Best Essay for Spanish 200-level Literature and Culture Classes   

WINNER - Grace Ramsay

La rebelión y la resistencia en “Grafitti”

The essay’s perceptive close reading of Julio Cortazar’s short story “Graffiti” (1980) focuses on the relationship between verbal and visual forms of resistance. The essay addresses key features of narrative technique and language to analyze successfully how the story represents the drawing of graffiti as small, individual acts of resistance against violence and censorship.
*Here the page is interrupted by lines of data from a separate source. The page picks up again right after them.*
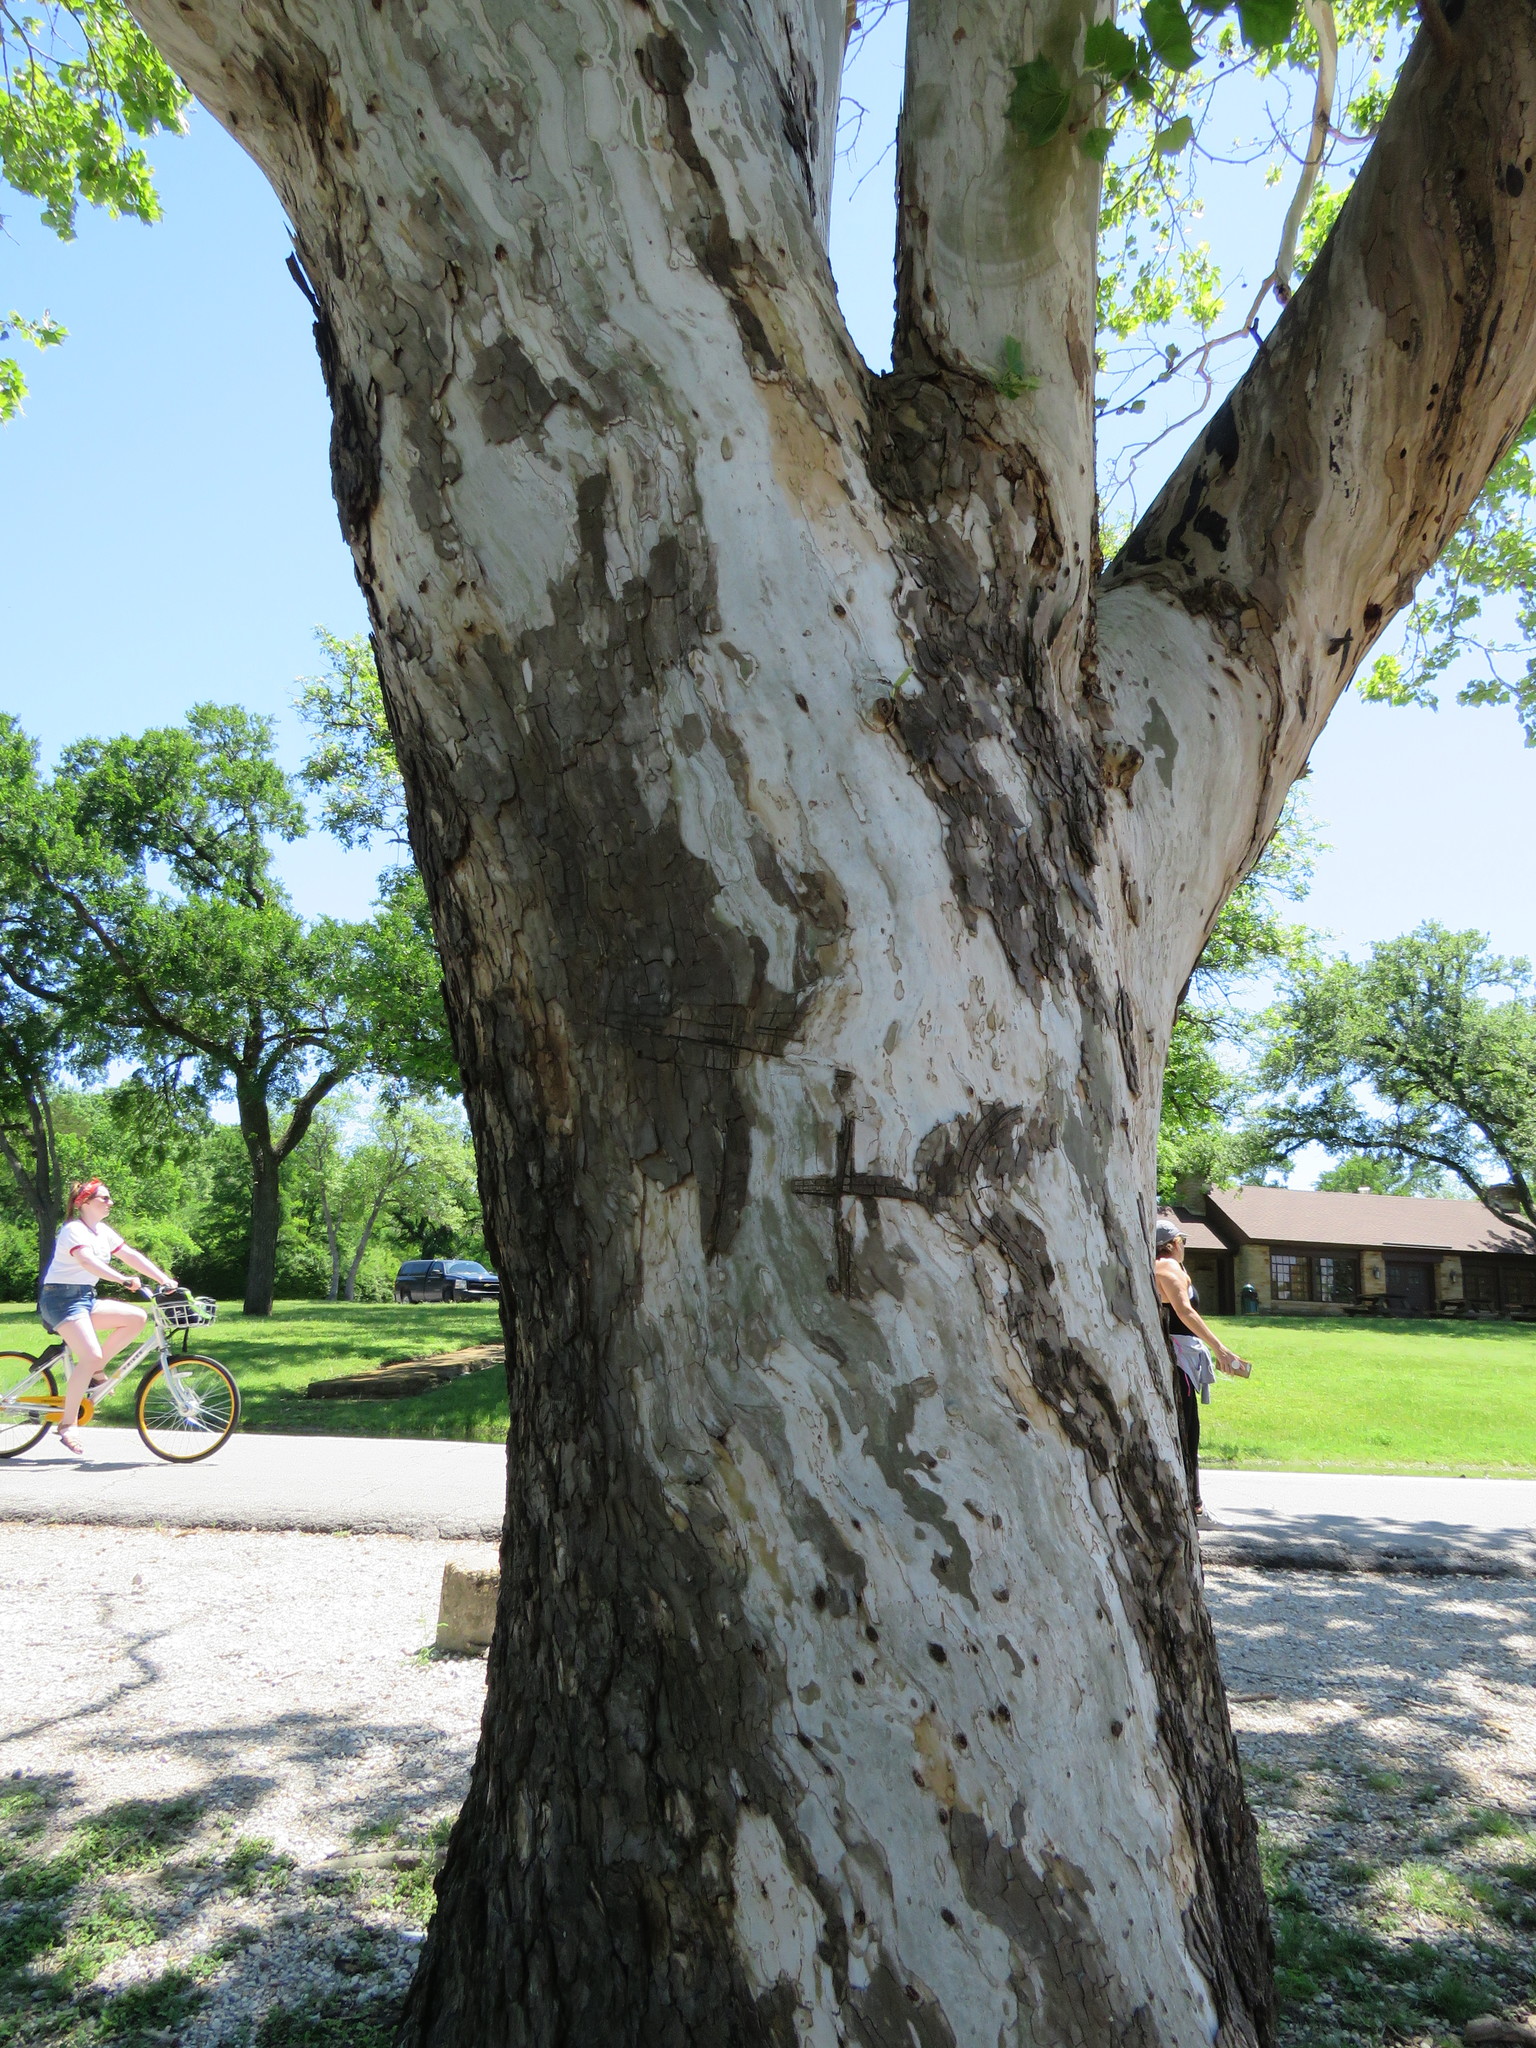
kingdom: Plantae
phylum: Tracheophyta
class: Magnoliopsida
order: Proteales
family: Platanaceae
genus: Platanus
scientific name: Platanus occidentalis
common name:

HONORABLE MENTION - Gabriela Czochara

Una mente sin muros

The essay offers a creative and well articulated analysis of La casa de Bernarda Alba in three different adaptations, that of modern dance, theater and on film.  It cogently argues for the differences and continuities between these manifestations, and in so doing negotiates complex differences in media and performance.

 

Best Essay on the Literatures and Cultures of Latin America and/or Spain

WINNER - María Grenader

El lugar de la mujer en el indigenismo

The essay is nuanced and exceptionally clear in its analysis of the representation of women’s labor in the texts Aves sin nido and Tempestad in los Andes. In particular, its breakdown of that labor into the maternal, domestic, and agential types demonstrates the subtleties of the imaginary around indigenous women in Andean literary traditions. 

HONORABLE MENTION - Meredith Falk

Alonso Ramírez: una explicación sobre el criollismo en una sociedad ardua

The essay provides an excellent analysis of the hybrid nature of Siguenza y Gongora’s Infortunios de Alonso Ramírez. In particular, it carefully traces out the crónica, the biography, the novel of adventures, and other genre as all present and in interplay within the text.